Although the budget will not be finalized until July, Bell says the bottom line is that students will suffer.
Next year’s classes will have more students with fewer educators. Support positions will be lost, and retiring educators won’t be replaced, which means some remaining teachers will lose all of their planning time. Educators haven’t received a raise in more than six years, and there aren’t any on the horizon.
“There is just not a good place left to cut, and when you’re eliminating essential services for children and affecting people’s livelihoods, it causes a lot of sleepless nights and anguish,” said Bell, who was previously a special education teacher for seven years and a principal for more than 10.
In recent years, the district has been forced to cut art, music, physical education and counseling services. Bell’s greatest concern about the new cuts is that struggling students who don’t qualify for mandated special education services are now losing the targeted interventions that help them succeed.
The federal sequester cuts are draining another $37.2 million dollars that the state of Kentucky relies on to provide, among other things, crucial supports for students in special education, those who are English language learners and those in rural, low-income communities like Wolfe County.
The county is one of the poorest not only in Kentucky, but in the entire country.
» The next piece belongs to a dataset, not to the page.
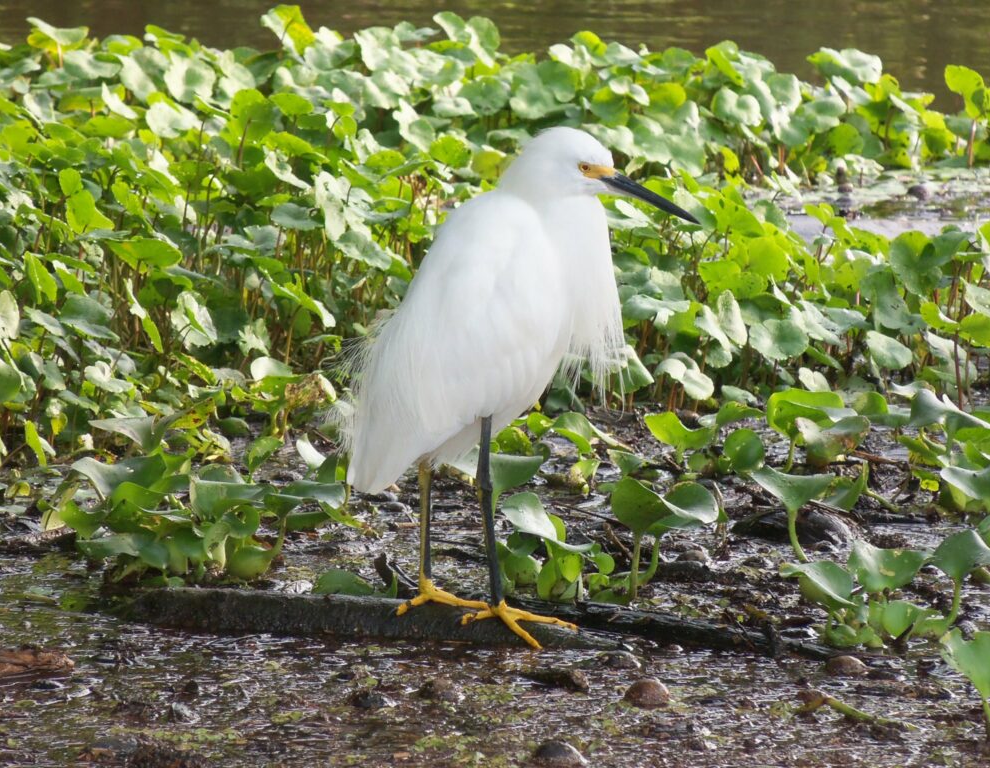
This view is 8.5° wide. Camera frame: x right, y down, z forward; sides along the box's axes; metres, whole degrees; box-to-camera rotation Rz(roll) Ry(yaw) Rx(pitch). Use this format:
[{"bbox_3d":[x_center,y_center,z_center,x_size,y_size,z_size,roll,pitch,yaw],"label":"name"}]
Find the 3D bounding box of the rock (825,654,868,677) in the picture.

Census data shows that 42 percent of residents there—and 58 percent of those 18 and under—live in poverty.
“I know that even with 67 percent of our students on food stamps and 90 percent of them on free and reduced lunch, we could have the vast majority of them reading on grade level if I had the funding for reading recovery programs,” said Bell.
Fifth grade teacher Daphne Patton, who has taught in Wolfe County throughout her 19-year career, says she is also distressed to see struggling students lose the extra supports that get them back on track.
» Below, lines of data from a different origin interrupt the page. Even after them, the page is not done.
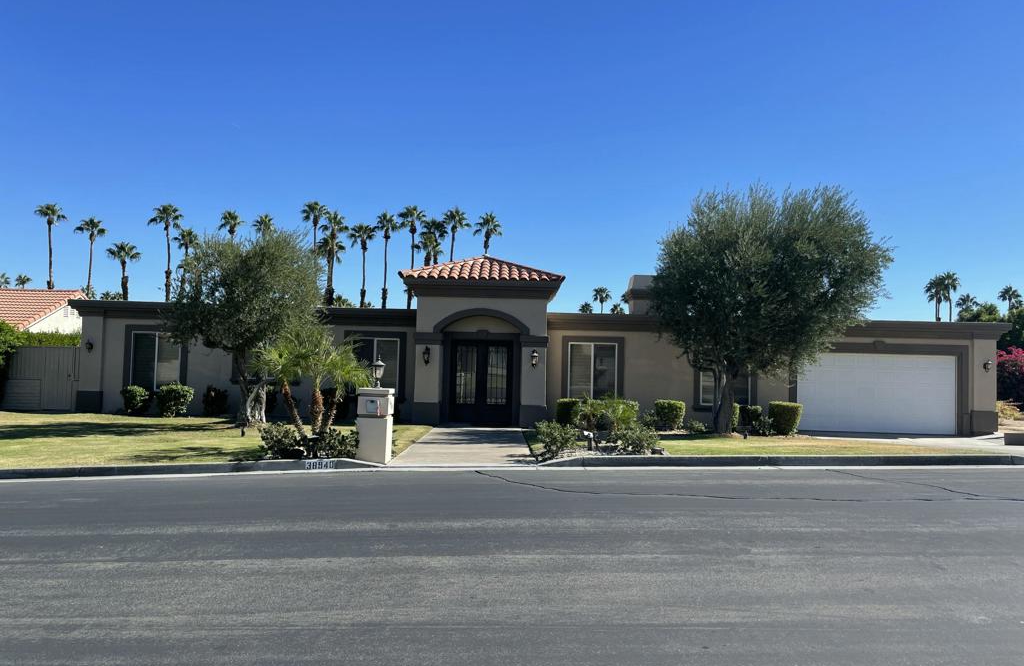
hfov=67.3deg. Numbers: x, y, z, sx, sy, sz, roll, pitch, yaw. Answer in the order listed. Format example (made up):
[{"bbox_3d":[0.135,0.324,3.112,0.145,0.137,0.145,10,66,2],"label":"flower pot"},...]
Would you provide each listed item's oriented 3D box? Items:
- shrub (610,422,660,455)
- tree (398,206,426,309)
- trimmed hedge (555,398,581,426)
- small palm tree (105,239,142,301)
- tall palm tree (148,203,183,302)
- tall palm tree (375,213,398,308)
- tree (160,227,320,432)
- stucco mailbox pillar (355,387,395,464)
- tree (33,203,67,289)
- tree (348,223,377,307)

“We’ve lost a lot of our pull-out programs and remediation. It’s those students who are not quite at grade level but not special ed—who we call the gap kids—who are not getting the extra help they need because we don’t have the staff required to do small group instruction with those kids,” said Patton.
“If we’re not able to target those kids, especially in 1st and 2nd grade, the gap just keeps getting bigger as they get older,” she said.
Technology is another area where the district is lagging, Bell and Patton both acknowledged. Over the past seven years, the district’s technology funding has been cut by half.
“A lot of our students do not have computer access at home, and school is the only place they do have access,” said Patton. “But it’s hard to plan projects and assignments using technology if I can’t schedule them into our 90 minutes a week in the computer lab.”
“The world we are living in is very competitive, and my biggest concern is whether we are still able to prepare our students for college and the workforce, especially if we take another step backwards,” said Patton, whose aging social studies textbooks still say George W. Bush is president.
“It’s crucial that our parents and educators look very closely at how our elected leaders are voting on education funding,” Bell said.
“I know that President Obama took a lot of heat over the stimulus money, but our district would be a complete shambles if we hadn’t had that money to get us through a few of those tough years,” said Bell. “But now we’re losing again, and our lawmakers need to understand that this could be a dire situation for our students.”
“I’m all for belt tightening during tough economic times. But you don’t take that belt and choke your children and their futures. They deserve so much better.”